▸ **PROBLEM SET**
1. According to the Peregrine Bertie biography, what Court appointment did he receive in 1692?
2. Resume the Peregrine Bertie biography after its last sentence.

= Peregrine Bertie (died 1711) =

British politician

Peregrine Bertie DL (ca. 1663 – 10 July 1711) was a British politician, the second son of Robert Bertie, 3rd Earl of Lindsey.

Educated at the Middle Temple in 1679, Bertie first entered the House of Commons in 1685 in Boston, alongside his brother, Lord Willoughby de Eresby, and generally inclined towards the Tories. On 20 June 1685, he was commissioned a cornet in Lord Willoughby's independent troop of horse, raised to suppress the Monmouth Rebellion. In 1689, Bertie did not choose to stand for Parliament, and Sir William Yorke, a Whig, was returned alongside Lord Willoughby. In 1690, when Lord Willoughby was called to the House of Lords by writ of acceleration, Peregrine was returned at the ensuing by-election. However, he now showed leanings towards the Whigs, and solicited his half-uncle's brother-in-law, Hon. Thomas Wharton, to rally Nonconformists on his behalf.

When his younger brother, Norris, died in 1691, he appealed to the King, through his uncle the Marquess of Carmarthen, to obtain Norris' commission as a guidon and major in the 2nd Troop of Horse Guards for himself. Peregrine did not obtain his brother's commission, but was rewarded with a Court appointment in 1692 as Vice-Chamberlain to Queen Mary, after Jack Howe was turned out of office. Despite this, he regularly opposed the administration in Parliament.

▸ **DATASET EXCERPT**
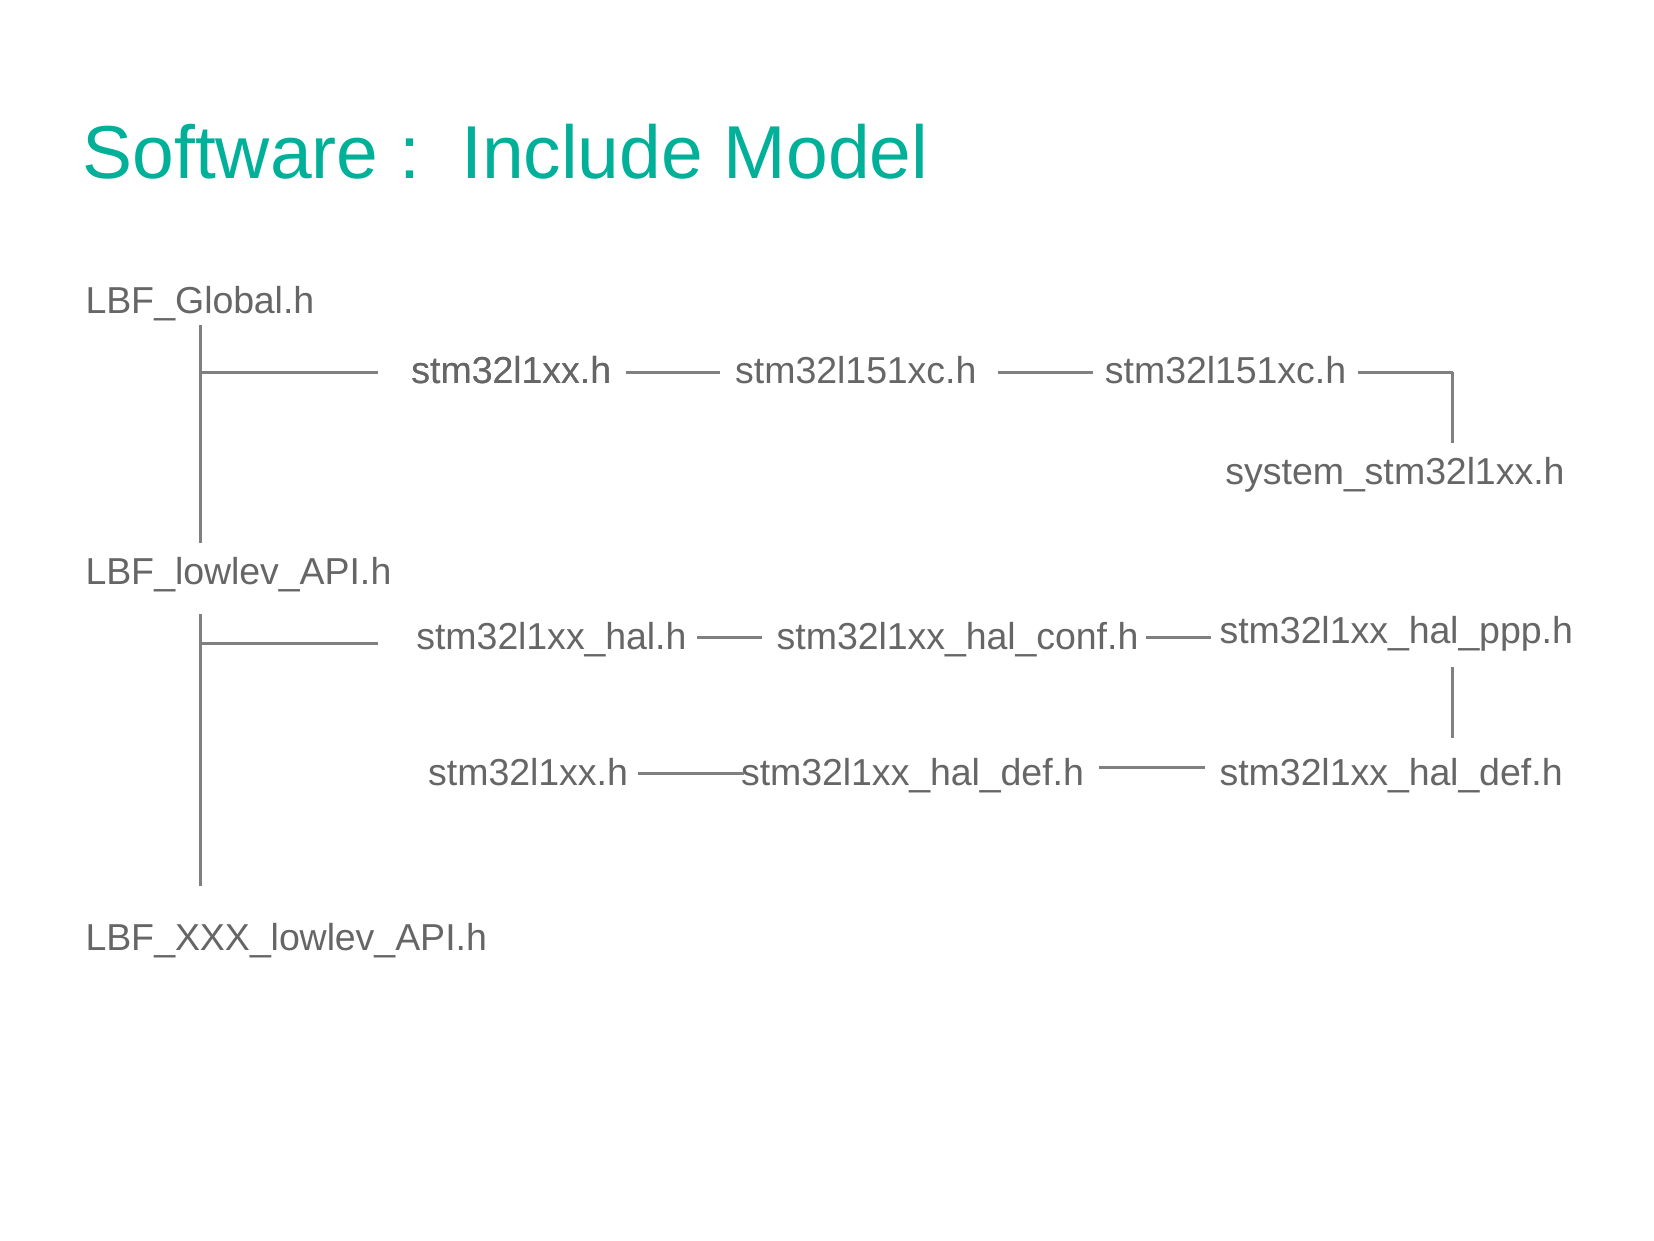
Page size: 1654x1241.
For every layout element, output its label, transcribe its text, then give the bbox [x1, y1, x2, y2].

▸ **PER-TASK ANSWERS**
1. He was appointed Vice-Chamberlain to Queen Mary.

2.
He was appointed Vice-Chamberlain of the Household in 1694, perhaps to encourage his loyalty to the Court. Over the next few years, he continued to slowly move into the Whig orbit, and was made a Privy Counsellor in 1695. The attainder of Sir John Fenwick in 1697 placed Bertie under severe political strain. Most of the Bertie family opposed the attainder; while it is unclear exactly what role Peregrine took, his conduct was sufficiently lukewarm to earn the severe displeasure of King William. His office as Vice-Chamberlain was saved through the intercession of Sunderland, the Chamberlain, but the incident appears to have stimulated him to complete his transition from Tory to Whig.

He did not stand for re-election in Boston in 1698, perhaps partly due to tensions with his father, who remained a Tory. However, after his father's death, he returned to Parliament in the December 1701 election with the support of his brother, now Earl of Lindsey. (Lindsey remained a Tory, however.)

In 1706, he exchanged offices with Thomas Coke, receiving the sinecure of a Teller of the Exchequer. Bertie died of apoplexy in 1711.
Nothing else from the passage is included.